Le Linee Guida per la Trasparenza nei Bilanci

La comunicazione si rivolge principalmente a tre categorie di soggetti: le società con azioni quotate, le società di revisione contabile e i revisori legali. L’obiettivo non è introdurre nuovi obblighi normativi, ma chiarire come applicare i principi contabili esistenti al mondo delle cripto-attività. Le autorità di vigilanza sottolineano l’importanza di fornire informazioni complete e corrette nei documenti finanziari, come bilanci e relazioni periodiche. Questo permette al mercato di comprendere l’impatto reale che il possesso, diretto o indiretto, di asset digitali ha sulla situazione patrimoniale, economica e finanziaria di un’azienda.

Una comunicazione trasparente è fondamentale per consentire agli investitori di valutare correttamente il livello di rischio associato alle posizioni detenute da una società. In un mercato in rapida evoluzione e ancora poco standardizzato, la chiarezza contabile diventa un presidio essenziale per la stabilità e la fiducia.

Come Vengono Contabilizzate le Cripto-Attività

Il documento fornisce indicazioni precise su come classificare le cripto-attività, seguendo gli standard contabili internazionali (IFRS).

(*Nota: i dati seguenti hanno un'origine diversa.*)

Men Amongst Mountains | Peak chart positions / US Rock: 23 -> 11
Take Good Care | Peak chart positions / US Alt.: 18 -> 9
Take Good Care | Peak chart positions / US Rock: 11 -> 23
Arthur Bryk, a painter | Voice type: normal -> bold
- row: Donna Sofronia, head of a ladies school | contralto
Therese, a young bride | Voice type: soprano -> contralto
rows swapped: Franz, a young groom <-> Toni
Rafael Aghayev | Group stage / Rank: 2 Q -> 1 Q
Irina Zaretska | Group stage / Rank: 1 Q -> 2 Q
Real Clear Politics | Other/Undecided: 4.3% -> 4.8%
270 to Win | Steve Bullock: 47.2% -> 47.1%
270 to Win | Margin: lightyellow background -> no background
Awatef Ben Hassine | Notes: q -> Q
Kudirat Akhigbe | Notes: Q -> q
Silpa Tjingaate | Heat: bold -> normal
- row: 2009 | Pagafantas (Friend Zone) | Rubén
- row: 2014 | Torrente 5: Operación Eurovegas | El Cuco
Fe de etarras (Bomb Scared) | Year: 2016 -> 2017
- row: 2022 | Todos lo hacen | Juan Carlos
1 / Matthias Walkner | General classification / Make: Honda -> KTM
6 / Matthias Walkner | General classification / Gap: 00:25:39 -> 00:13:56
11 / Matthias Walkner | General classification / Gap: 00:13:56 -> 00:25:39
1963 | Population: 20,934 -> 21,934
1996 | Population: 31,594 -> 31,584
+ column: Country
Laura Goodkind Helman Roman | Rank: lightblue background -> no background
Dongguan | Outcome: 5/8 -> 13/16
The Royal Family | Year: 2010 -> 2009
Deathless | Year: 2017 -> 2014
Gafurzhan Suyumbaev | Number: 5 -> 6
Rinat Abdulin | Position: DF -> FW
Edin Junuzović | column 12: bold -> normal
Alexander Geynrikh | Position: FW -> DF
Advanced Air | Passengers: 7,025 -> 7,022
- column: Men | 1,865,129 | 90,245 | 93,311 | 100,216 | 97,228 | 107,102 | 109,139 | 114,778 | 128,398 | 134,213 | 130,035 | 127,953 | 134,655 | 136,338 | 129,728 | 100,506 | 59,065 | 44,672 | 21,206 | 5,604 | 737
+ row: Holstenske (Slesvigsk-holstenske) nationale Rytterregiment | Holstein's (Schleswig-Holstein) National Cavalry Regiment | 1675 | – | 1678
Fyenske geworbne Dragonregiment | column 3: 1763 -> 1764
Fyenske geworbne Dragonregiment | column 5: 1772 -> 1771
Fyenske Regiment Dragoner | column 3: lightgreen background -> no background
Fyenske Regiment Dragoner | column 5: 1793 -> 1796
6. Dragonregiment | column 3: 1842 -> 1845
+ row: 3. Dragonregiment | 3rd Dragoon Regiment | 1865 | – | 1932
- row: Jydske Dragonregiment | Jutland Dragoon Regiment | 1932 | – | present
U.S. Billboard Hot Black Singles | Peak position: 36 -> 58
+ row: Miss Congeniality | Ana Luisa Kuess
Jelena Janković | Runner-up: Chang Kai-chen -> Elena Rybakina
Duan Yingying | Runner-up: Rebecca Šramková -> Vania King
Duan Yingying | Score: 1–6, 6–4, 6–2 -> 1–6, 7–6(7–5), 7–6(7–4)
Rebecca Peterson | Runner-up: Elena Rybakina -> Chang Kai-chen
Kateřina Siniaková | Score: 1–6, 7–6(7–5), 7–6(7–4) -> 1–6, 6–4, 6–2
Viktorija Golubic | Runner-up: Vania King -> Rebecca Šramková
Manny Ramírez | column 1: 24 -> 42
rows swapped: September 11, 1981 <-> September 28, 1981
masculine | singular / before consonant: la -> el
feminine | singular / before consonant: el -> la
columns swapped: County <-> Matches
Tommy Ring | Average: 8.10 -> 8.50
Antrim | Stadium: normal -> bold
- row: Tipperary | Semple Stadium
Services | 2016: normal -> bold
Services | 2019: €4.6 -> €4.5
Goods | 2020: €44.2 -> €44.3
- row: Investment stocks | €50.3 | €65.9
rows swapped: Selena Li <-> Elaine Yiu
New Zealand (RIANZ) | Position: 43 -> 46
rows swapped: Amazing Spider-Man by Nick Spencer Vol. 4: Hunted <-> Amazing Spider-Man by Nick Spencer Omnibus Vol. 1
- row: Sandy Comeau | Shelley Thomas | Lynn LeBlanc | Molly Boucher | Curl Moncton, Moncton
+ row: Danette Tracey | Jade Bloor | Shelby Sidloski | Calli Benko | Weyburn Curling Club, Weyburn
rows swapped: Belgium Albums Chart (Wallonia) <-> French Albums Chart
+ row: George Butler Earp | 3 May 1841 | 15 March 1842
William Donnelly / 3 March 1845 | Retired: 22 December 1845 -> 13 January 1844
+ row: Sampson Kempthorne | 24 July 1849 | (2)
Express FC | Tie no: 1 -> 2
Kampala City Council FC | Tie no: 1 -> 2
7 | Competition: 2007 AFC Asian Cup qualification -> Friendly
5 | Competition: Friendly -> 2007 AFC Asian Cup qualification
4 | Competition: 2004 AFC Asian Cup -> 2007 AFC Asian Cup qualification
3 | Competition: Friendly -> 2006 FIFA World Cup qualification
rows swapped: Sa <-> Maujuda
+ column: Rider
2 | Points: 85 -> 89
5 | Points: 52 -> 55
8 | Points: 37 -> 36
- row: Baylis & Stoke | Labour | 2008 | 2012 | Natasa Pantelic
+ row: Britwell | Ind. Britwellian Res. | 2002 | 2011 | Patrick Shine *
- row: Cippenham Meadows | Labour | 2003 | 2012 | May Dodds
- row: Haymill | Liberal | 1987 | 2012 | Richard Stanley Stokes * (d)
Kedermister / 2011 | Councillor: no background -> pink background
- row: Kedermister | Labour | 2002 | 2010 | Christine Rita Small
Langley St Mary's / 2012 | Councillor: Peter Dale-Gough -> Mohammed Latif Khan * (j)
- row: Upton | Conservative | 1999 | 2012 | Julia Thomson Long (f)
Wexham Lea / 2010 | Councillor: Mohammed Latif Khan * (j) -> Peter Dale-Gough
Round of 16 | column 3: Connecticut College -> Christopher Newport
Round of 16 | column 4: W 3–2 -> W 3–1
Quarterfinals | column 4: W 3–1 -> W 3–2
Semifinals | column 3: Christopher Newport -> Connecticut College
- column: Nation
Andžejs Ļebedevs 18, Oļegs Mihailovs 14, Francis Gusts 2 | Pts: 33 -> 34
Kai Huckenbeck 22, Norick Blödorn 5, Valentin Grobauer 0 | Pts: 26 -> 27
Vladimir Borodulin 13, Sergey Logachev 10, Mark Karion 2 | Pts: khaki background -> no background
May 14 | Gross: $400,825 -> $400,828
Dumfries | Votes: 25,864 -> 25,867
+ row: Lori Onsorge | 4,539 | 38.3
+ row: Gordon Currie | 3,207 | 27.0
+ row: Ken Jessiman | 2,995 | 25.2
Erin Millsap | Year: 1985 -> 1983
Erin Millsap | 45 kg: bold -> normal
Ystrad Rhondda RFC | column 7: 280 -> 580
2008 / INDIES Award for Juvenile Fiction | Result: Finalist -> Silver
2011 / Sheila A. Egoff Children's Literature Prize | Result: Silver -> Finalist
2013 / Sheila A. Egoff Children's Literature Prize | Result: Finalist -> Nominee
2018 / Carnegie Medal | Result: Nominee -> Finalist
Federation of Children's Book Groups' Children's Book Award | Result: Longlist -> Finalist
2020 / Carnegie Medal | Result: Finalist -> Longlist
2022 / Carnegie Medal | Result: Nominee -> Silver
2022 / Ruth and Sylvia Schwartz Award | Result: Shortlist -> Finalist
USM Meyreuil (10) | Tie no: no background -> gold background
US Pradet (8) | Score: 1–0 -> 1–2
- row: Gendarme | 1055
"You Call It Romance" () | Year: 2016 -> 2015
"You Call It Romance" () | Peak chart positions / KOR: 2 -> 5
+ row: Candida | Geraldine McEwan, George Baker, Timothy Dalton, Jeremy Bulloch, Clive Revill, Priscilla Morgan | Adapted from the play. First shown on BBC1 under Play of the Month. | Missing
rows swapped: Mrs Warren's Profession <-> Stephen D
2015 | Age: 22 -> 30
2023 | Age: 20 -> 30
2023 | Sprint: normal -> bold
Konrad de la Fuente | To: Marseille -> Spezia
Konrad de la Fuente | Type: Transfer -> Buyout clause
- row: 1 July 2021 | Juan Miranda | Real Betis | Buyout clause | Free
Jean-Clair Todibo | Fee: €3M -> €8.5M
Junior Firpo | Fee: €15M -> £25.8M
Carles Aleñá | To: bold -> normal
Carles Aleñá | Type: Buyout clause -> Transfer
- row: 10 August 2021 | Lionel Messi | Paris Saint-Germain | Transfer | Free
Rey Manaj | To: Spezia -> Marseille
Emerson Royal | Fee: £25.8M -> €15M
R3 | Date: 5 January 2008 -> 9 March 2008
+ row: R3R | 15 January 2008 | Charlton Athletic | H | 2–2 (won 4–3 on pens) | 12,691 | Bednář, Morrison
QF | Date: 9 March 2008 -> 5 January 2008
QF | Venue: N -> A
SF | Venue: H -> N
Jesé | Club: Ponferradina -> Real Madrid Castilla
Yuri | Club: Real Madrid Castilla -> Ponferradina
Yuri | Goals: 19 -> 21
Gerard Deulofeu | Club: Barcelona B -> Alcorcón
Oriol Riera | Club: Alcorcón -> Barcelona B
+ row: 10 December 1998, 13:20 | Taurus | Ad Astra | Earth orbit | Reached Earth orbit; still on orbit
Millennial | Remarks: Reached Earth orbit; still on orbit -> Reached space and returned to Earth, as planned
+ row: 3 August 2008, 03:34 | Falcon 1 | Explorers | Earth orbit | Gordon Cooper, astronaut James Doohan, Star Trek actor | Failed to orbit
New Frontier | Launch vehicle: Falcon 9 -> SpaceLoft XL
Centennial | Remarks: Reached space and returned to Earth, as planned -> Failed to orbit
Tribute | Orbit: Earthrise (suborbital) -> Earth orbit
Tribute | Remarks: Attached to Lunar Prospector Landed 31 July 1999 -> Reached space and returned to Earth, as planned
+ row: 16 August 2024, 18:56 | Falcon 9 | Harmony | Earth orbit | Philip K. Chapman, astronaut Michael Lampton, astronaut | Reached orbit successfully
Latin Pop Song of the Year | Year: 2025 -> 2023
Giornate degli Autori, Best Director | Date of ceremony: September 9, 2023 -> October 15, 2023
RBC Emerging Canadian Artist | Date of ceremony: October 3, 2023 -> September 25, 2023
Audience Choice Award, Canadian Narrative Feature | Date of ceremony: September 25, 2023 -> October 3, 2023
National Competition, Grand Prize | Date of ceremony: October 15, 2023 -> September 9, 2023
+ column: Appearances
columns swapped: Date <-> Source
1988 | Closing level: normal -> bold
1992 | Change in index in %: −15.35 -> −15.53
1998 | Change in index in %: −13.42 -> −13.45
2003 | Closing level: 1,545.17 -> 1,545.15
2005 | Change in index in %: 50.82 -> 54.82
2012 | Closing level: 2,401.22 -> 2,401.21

La scelta del principio contabile dipende dalla natura e dallo scopo per cui l’asset è detenuto dall’azienda.

  • Cripto-valute come Attività Immateriali (IAS 38): Se un’azienda detiene cripto-valute come Bitcoin o Ethereum a scopo di investimento a lungo termine o come riserva di valore, queste devono essere classificate come attività immateriali. Questo trattamento riflette la loro natura digitale e l’assenza di una forma fisica.
  • Cripto-valute come Rimanenze (IAS 2): Se, invece, un’azienda opera come un broker o un exchange, e quindi detiene cripto-valute per venderle nell’ambito della sua normale attività commerciale, queste devono essere trattate come rimanenze di magazzino.

Per altre tipologie di cripto-attività, come i token non fungibili (NFT) o gli utility token, la comunicazione richiede alle aziende di condurre un’analisi specifica. È necessario valutarne le caratteristiche uniche per individuare il trattamento contabile più appropriato, garantendo sempre una rappresentazione fedele della realtà aziendale e dei rischi connessi.

Il Ruolo dei Revisori e la Tutela degli Investitori

Un’attenzione particolare è rivolta al lavoro delle società di revisione e dei revisori legali. Consob e Banca d’Italia evidenziano i rischi specifici legati alla revisione di bilanci di società esposte al mercato delle cripto-attività. La loro estrema volatilità, la complessità tecnologica sottostante e un quadro normativo in continua evoluzione richiedono un livello di diligenza e competenza superiore.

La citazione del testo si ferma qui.